I have been following the above documentation but find it seems to be out of date in a few ways. I have been running into issues right around the point where he sets a bunch of jagged ndarrays in the preprocess map function.

When I finetuned a distillbert model on IMDB reviews, the process was much simpler, as I was just able to load the model in, specify a different number of classes, and then finetune it using a trainer object.

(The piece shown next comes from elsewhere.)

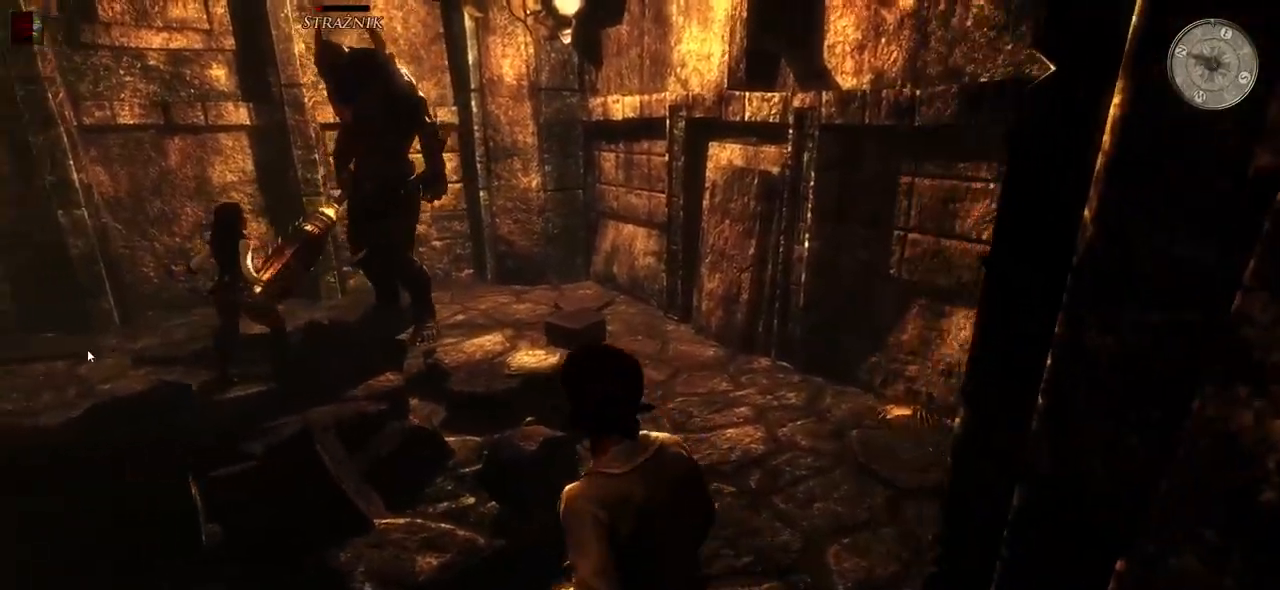
{"keys": ["d", "w"], "mouse": [], "events": [[180, "d", "down"]]}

Can someone explain to me:

  1. Is there an updated way to finetune an audio model for speech emotion analysis?
  2. Why do the processes so drastically differ between the audio and text sentiment models?
  3. Why do we have to attach a completely different classifier head as is done in the link I provided above via torch? I was able to do the entire finetuning for the text model in transformers only.

Thanks in advance for the information, any information about how things have changed since the above documentation was created really helps (Python 3.7 was used, so it was probably awhile ago).

Posting here as I found a better guide that’s a bit more up to date:

https://towardsdatascience.com/fine-tuning-hubert-for-emotion-recognition-in-custom-audio-data-using-huggingface-c2d516b41cd8

It appears that the reason why it was easier to use Distilbert and this guide above is that additional classes have been created that attach a different classifier head to the model for you. Be careful with using old documentation/tutorials, as this package appears to update quite frequently, making old more deliberate methods obsolete (and making our lives easier!)